Think about this problem for a minute: modify google maps to add the user's choice of socio-metric data about the region shown: how many Andersen's live there? what's the average family size in the region? what's the school age population in the region, by grade?
Now think about how you thought about it.
If you're a manager you're likely to think about this in terms of breaking the job into manageable segments; thereby layering in your assumptions about process. Most programmers, in contrast, glob onto either the interface or the BI sides of the problem - and think in terms of actual operations within their preferred programming environment.
You get a similar effect when you take a simpler problem: imagine a program to add up all the integers from zero through n.
Did you think in terms of a loop or a formula? More interestingly, did you draw a mental distinction between trivial and non trivial values of N? did you think about non integer input representations?
Marc Rochkind's Advanced Unix Programming was written in 1984 and published in 1985 - by Prentice Hall, the same company subbing for Sun Microsystems Press on today's McDougall and Mauro Solaris Internals book. These two books have obvious points of comparability: they're both how-to books on Unix internals, they reflect the same core traditions, and both represent the state of the art at the time of publication -although the latter has some second edition confusion and occasionally struggles to bridge the gap between Solaris 2.9 and what should, I believe, be known as SunOS 3.0: Solaris 10.
Look a bit deeper, however, and there's also a more subtle commonality - the use of C to tie much of the discussion to the reality of actual OS programming practice and, more importantly, the influence C has had on the way the authors of both books think about Unix in general and each algorithm used in particular.
Like English, or any other spoken language of reasonable complexity.

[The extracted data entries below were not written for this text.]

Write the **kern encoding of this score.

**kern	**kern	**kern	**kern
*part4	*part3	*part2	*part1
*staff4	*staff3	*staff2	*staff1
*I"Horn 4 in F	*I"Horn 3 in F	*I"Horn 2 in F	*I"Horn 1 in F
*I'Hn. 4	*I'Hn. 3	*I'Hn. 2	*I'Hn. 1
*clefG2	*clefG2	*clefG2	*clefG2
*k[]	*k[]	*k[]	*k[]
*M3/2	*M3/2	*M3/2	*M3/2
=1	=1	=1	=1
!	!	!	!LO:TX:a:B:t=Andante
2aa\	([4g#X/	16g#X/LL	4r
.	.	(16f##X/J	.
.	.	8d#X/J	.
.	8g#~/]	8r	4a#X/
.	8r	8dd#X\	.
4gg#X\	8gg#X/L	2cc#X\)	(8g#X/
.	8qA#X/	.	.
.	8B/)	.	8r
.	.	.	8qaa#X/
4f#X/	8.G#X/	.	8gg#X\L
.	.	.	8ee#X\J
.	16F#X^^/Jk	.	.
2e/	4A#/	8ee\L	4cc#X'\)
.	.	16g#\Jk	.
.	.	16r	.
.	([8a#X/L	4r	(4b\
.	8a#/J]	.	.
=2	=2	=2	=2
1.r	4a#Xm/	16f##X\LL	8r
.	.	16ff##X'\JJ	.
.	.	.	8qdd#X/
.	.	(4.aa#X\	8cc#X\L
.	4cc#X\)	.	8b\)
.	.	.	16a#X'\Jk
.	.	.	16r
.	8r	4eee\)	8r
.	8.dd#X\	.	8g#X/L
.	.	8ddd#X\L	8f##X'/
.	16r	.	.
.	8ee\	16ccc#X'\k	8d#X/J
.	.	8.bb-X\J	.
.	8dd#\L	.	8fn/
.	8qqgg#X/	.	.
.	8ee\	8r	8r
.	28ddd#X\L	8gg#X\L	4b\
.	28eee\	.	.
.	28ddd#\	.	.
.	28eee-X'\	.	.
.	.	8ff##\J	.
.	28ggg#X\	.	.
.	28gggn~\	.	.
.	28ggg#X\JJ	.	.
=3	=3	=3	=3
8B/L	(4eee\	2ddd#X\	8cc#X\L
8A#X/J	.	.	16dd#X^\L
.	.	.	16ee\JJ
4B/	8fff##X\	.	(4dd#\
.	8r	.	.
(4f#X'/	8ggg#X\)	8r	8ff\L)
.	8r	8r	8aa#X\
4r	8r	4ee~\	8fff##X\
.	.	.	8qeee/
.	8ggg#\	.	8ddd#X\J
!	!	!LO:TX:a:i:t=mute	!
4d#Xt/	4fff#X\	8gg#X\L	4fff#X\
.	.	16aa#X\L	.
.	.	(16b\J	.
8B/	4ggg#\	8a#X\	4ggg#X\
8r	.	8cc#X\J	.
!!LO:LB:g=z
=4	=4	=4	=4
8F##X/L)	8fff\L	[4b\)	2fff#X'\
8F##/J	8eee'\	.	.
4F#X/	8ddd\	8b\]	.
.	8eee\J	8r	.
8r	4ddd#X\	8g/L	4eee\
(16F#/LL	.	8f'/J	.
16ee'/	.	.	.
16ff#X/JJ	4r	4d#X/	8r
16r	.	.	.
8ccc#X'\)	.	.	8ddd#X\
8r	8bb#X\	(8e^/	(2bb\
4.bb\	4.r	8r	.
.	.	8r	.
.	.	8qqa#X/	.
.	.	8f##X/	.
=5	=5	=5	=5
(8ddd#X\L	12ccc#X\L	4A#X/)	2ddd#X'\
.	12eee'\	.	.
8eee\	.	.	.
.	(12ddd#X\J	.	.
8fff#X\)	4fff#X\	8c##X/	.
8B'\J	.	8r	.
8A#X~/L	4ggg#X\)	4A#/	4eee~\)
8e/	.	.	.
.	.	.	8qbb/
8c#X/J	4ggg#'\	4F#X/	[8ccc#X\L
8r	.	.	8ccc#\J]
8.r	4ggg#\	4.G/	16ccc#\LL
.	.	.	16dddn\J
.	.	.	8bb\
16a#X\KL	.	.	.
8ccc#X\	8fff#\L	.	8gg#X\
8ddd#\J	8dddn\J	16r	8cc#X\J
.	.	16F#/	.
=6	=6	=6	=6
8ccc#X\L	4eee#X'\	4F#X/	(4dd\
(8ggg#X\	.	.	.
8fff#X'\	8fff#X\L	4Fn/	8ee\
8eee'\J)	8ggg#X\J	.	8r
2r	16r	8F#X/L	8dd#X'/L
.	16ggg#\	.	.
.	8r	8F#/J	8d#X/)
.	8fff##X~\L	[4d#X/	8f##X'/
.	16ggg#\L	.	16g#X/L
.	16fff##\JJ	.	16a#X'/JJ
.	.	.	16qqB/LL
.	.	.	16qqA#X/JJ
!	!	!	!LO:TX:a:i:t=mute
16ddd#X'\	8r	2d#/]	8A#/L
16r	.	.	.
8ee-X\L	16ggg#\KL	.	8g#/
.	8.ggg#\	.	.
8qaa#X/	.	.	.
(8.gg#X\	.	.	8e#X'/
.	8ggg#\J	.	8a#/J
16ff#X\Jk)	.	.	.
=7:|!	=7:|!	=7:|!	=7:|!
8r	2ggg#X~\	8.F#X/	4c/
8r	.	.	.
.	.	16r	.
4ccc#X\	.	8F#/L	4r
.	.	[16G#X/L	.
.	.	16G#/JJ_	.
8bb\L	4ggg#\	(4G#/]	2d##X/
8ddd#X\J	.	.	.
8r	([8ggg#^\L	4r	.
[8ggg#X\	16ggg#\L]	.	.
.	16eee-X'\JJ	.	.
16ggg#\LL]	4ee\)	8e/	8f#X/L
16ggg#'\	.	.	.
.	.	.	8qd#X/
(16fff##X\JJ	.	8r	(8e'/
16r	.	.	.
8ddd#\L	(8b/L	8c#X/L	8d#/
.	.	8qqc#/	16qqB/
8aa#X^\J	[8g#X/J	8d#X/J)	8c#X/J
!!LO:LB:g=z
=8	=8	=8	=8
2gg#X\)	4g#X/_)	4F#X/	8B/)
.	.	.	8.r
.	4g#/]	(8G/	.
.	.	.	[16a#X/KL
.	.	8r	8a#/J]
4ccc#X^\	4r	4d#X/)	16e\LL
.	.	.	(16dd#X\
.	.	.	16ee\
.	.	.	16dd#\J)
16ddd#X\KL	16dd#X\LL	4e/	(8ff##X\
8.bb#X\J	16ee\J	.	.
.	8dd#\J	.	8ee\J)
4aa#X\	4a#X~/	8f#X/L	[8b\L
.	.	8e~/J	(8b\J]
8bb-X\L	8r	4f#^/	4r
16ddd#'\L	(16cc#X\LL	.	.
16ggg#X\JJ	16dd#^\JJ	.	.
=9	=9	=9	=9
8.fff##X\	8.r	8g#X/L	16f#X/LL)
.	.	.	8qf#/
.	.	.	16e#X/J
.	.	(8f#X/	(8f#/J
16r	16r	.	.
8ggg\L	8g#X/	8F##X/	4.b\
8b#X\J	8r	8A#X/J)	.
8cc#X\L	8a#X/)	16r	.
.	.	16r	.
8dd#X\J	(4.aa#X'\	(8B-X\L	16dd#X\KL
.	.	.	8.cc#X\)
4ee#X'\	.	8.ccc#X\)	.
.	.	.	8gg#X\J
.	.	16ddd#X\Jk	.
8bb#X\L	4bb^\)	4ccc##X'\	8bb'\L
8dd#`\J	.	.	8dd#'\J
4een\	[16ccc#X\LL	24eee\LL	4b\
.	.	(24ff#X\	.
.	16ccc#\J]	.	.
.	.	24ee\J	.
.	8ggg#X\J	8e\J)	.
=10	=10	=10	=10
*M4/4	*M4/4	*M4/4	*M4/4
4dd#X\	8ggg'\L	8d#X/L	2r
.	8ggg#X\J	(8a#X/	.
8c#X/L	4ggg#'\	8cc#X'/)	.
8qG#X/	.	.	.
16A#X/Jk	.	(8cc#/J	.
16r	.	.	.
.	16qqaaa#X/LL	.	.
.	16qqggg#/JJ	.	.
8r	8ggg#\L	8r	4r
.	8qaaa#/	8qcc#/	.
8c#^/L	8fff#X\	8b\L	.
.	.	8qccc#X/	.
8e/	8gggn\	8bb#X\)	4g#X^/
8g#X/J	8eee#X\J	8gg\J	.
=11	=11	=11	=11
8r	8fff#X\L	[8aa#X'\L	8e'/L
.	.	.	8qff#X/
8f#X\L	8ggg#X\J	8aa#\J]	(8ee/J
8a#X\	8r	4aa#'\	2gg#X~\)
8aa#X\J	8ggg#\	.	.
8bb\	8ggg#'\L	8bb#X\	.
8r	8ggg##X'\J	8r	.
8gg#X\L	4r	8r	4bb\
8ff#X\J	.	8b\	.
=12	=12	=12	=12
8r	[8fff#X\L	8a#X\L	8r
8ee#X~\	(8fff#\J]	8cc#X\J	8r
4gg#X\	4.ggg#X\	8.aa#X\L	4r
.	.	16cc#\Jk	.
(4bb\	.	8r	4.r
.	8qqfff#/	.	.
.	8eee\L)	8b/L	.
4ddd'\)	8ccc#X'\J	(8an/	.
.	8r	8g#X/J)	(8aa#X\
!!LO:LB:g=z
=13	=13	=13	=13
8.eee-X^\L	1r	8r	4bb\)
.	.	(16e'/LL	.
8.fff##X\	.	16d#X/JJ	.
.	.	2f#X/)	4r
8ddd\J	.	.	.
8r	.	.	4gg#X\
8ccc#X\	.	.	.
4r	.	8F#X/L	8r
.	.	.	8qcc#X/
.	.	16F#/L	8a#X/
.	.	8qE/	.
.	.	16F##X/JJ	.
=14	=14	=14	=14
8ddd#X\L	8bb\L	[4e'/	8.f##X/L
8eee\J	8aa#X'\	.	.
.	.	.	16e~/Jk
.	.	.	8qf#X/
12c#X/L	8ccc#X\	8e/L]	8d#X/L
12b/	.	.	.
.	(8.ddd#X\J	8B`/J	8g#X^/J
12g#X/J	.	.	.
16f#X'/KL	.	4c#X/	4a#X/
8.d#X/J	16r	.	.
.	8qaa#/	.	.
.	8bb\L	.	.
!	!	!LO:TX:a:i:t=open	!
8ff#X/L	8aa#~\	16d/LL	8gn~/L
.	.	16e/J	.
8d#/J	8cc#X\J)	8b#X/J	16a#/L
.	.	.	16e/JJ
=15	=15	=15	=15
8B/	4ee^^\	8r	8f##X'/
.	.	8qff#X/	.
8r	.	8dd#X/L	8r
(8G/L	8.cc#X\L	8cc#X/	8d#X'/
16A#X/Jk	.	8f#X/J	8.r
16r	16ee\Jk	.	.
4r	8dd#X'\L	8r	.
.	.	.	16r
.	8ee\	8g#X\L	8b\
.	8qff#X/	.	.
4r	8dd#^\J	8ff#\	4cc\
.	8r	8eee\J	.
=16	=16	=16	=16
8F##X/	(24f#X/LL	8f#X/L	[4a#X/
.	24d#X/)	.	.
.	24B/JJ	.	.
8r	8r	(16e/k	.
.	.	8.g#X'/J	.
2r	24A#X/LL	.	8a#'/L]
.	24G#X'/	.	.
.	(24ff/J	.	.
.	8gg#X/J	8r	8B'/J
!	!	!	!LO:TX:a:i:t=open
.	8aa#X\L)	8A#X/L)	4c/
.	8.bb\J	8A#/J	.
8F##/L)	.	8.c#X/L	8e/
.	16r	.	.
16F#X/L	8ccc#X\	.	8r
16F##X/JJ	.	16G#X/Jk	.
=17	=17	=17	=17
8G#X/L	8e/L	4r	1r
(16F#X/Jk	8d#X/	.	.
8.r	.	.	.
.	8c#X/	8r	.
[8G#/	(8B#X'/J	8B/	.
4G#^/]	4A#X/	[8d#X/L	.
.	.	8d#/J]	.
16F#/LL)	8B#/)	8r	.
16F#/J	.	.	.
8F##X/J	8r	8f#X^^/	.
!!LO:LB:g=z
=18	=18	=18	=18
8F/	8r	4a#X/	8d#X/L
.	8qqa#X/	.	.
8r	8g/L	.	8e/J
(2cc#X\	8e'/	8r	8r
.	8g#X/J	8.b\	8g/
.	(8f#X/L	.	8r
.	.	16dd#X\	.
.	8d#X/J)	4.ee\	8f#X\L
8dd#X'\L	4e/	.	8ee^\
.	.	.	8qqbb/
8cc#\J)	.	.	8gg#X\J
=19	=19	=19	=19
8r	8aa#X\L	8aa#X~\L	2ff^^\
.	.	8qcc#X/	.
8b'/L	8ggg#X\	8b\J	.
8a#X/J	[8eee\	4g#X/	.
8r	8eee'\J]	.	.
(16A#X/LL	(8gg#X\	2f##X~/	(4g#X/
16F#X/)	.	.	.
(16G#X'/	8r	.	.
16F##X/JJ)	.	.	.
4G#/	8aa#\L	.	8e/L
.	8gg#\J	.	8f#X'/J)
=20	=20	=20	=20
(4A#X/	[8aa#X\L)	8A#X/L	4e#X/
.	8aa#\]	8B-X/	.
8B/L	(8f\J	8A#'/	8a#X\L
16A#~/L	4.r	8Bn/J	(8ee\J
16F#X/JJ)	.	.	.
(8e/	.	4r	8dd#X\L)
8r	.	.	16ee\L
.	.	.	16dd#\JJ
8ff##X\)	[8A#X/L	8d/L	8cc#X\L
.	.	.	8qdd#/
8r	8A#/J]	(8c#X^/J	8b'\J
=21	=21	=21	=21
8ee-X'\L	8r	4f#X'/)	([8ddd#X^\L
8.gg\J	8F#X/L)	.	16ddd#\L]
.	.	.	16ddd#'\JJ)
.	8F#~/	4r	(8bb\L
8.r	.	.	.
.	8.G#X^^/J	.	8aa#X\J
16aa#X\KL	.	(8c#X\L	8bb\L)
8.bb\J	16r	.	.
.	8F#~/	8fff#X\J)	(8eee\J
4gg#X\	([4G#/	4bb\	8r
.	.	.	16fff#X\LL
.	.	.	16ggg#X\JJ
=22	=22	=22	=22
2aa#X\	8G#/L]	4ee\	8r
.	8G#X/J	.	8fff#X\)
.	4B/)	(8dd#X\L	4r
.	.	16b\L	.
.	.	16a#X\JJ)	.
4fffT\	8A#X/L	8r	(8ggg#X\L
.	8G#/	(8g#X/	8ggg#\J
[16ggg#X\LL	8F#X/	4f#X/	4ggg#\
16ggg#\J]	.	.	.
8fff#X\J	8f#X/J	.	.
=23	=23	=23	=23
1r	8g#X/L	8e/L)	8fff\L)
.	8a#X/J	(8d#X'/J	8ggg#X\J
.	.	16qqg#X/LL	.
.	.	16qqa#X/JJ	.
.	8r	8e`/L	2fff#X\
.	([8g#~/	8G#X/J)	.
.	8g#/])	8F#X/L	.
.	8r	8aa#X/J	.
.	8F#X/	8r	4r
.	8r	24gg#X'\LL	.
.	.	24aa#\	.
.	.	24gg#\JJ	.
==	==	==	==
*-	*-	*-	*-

C influences how C users think about problems - affecting everything from the overall organization of these books to the specific examples selected. What that leads to is an interesting question: would Unix be Unix if it were written in something else?
(Interestingly -although it's irrelevant to this discussion- I noticed these unfortunately prophetic words: "Unix is rich enough so that two programmers are likely to come with vastly different solutions to the same problems" in Rochkind's introduction - suggesting that two programming teams who come up with the same solutions probably share something more than language and problem - a subject, I hope, for another day.)
I think the answer is No; the language fits the underlying OS design and has co-evolved with it. Thus examples from the 1984 Ritchie and Kernighan The C Programming Language work today - and the ideas, if not the details, in Rochkind's work generally do too - but even trying to think about this stuff in terms of a non C like language is like imagining yourself entering freeway traffic riding an elephant.
Language <--> OS conceptual consistency has been of benefit to Unix, and is a big issue for others: in fact, I've often thought that Apple's original MacOS should have been written on hardware built for LISP (dedicated LISP machines were built, but Apple ignored them) - and that designing the IBM 360 as an instruction set processor was probably the key decision dooming it to commercial success and scientific irrelevance from day one.
If in programming as in so much else, the medium really is the massage [not message], we could reasonably make an odd prediction: that stuff written in C++ should be less well organised, less general, and less efficient than stuff written in C - and that has an interesting corelary because it suggests that Java is an intellectual fit with Windows, but not Unix.